И Мэри, это надо признать, оказалась точно такой, ну почти такой, какой должна быть сестра Ричарда. Жаль только, что родилась девчонкой.

- Зато ты можешь на ней жениться, тоже неплохо, - была вечная шутка Ричарда, и всегда в присутствии Мэри.

А Мэри - ей хоть бы что. Только захохочет и скажет:

- А может, Эдвард меня отвергнет.

Да, странные шуточки, как теперь подумаешь! Пророческие почти. Ну, во всяком случае, хоть не я бросил Мэри.

Тошно вспоминать все это дело. Оно подмочило - а ведь казалось ничто не подмочит - мою веру в Ричарда. Чуть совсем не убило. Просто в голове не укладывается, как Ричард

мог себе такое позволить! Нет, надо выкинуть из головы, плюнуть и растереть- обыкновенная трусость, единственный трусливый поступок Ричарда - и все свалить на Лили.

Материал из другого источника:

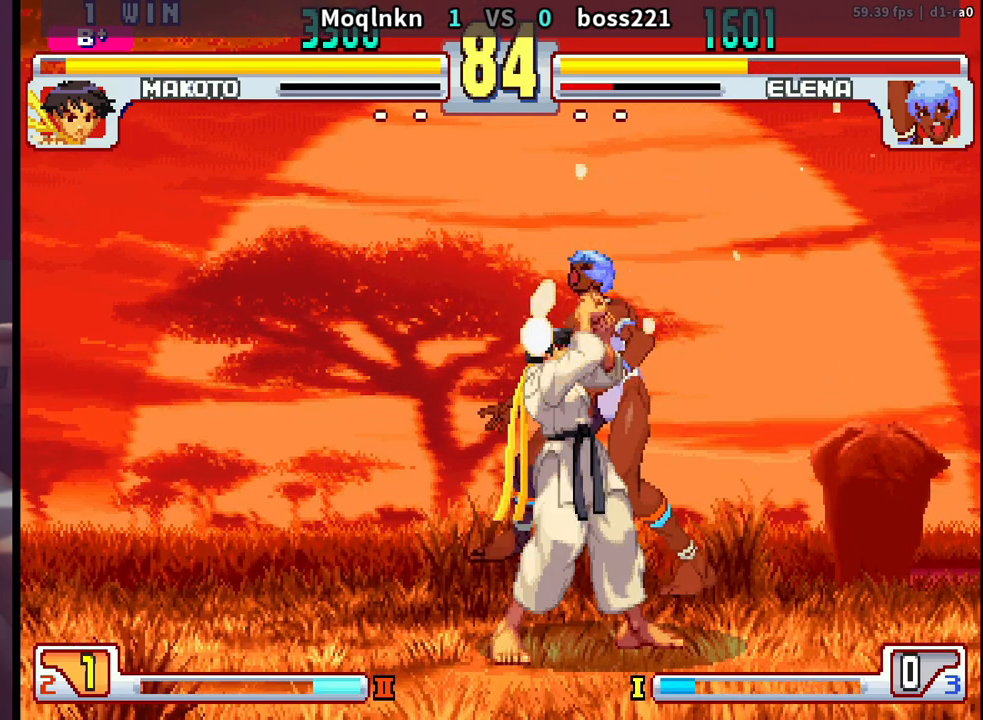
{"buttons": [], "events": []}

Свалить на Лили - да, легко сказать. Когда впервые ее увидел, чуть не ослеп, и как-то даже не верилось. До того хорошенькая, как ненастоящая, таких не бывает в природе. И детская такая невинность. Помнится, за обедом однажды она объявила, что читала все пьесы Бернарда Шоу. "Так уж и все?" - справился с подковыркой один молодой человек, считая, по-видимому, что ступает на опасную почву. И - в неловкой тишине - Лили на полном серьезе произнесла:

- Ах, да. И про гадкое тоже. Это так прекрасно, что он хочет пресечь все эти ужасы. Будь я мужчиной, я бы гордилась, что написала такое.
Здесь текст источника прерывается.